Nights at home unfortunately did not change. With a dollop of hope, I left for Swami Muktananda’s ashram in New York State. My request for a private consultation with the Swami had been granted.
The Swami listened thoughtfully to my story. He said he could end the problem, and gave me a hug that left me speechless with bliss. In his presence I felt wonderful.
There were about a thousand of us at his Darshan. At the end of a talk entitled “You are your own friend, your own enemy,” Muktananda walked along the rows of devotees, blessing each one on the head with a feather duster. It seemed as if at least a quarter of the people thus blessed moaned in bliss.
But even then, during the ceremony, the pain at the base of my spine returned. When I was lying in obvious discomfort on my bunk bed in the women’s dorm, one of my roommates said she knew exactly what I needed––a stool softener.
No, that did not help. After I got home, a group of orange-clad swamis, as Muktananda had promised, came to do a blessing ceremony at our house. The relief lasted a few hours.
One day each week, Jim Goure’s friend Elizabeth Nichols came to our house to do his Light Prayer with me. We sat in a corner of the ballroom and visualized light filling everything, starting with our bodies, and gradually spreading to the whole planet, affirming only wholeness and peace. She knew about my suffering. One day she said, “I know just the person who can help you.” She named the fiancée of someone I knew.
I laughed. “All the great spiritual masters I’ve asked were unable to help. How could she possibly …”
“Well, come for lunch,” she said.
Into Elizabeth’s apartment walked a beautiful woman in a white wool designer suit, with glorious black hair and sparking, joyful eyes that seemed to look right through me. Never had I heard such fascinating stories as she told at the table, about Ancient Egyptian mystery schools and other-dimensional realities. I longed to connect with her but somehow could say nothing. After lunch she walked up to me and said, “We need to talk.” I invited her to my house.
Eyes closed, she sat across from me in my little study. For once, I felt no need to explain my nightmare. After a quiet minute, she said, “You’re fighting for your life, aren’t you?”
Deep relief washed over me. Finally, someone understood! Someone could see what was happening! “Let me look some more,” she said.
“A Hindu guru is involved here,” she said––though I had given her no background information. “Most people don’t know,” she added, “that some of these Eastern gurus wrap themselves around your chakras. They control you that way. Let me work on this a while.”

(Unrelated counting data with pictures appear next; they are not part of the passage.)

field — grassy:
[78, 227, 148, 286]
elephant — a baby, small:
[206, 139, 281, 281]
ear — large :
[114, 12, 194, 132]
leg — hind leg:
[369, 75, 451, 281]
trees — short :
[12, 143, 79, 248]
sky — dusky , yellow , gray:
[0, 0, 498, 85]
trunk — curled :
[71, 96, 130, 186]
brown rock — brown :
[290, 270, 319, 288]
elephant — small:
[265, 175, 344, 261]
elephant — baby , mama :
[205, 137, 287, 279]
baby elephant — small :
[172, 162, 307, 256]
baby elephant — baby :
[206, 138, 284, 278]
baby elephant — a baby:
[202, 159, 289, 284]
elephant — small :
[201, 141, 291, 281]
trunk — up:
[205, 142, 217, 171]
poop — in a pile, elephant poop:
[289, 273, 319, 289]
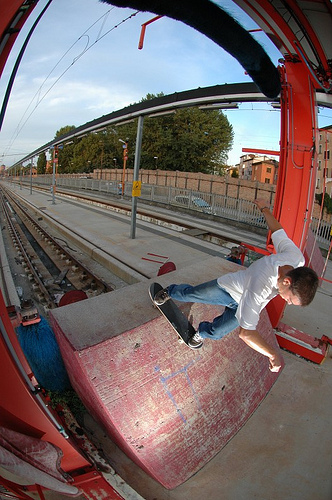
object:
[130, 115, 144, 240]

She sat with me quietly for about an hour, her eyes closed. Then, while I stood next to her, she did some hands-on-healing on my stomach, right through my clothes.

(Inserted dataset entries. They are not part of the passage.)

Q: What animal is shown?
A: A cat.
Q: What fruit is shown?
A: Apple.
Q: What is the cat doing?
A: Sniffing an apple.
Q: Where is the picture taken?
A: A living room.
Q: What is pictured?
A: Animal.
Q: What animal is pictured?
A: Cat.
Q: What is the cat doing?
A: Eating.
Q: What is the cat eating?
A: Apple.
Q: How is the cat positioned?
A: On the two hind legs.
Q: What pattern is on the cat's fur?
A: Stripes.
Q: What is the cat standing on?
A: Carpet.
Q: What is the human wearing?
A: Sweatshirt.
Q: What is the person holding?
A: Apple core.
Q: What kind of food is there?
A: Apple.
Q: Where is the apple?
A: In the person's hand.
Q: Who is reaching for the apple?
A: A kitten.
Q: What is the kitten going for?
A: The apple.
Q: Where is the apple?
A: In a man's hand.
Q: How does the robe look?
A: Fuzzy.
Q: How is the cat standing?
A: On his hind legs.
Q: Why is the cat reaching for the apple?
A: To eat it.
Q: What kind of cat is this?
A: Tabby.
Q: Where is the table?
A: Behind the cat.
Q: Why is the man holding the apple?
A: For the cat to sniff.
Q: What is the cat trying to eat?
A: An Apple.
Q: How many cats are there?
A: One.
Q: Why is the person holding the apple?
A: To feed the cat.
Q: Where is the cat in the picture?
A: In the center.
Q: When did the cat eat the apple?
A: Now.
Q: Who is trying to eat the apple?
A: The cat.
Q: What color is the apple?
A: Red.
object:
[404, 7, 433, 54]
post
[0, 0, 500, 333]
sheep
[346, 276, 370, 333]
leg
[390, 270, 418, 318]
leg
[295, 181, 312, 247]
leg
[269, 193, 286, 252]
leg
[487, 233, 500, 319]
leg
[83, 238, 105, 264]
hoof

“This can be done only a little at a time,” she said. We made plans for further sessions. I reached for my purse to pay her. She stopped me, saying, “I never take money for spiritual work.” She added that she had worked a long time gratis at Jim Goure’s center. “He gave me all his difficult cases.”
I told her I could not accept her help without paying something. What followed was my first completely pain-free night. The ugly haunting had been going on for more than five years!
After each subsequent session I felt even better, more free. During perhaps the tenth one, I suddenly felt as if something heavy and dark was lifted from me. “What did you do?” I exclaimed, “What happened!?”
“He’s gone,” she said. “And he won’t come back.” She was right: he never did.
I asked how she had done this. She simply said, “I showed him the heart of God.”
This was a few years before any of us were Buddhists, before H.H. Penor Rinpoche announced that she was the incarnation of a great Tibetan saint.
When Jetsunma started teaching, I became her student. Once, I asked her about the bliss that Muktananda bestowed. “It’s easy to give bliss,” she said. “What’s difficult is getting people enlightened.”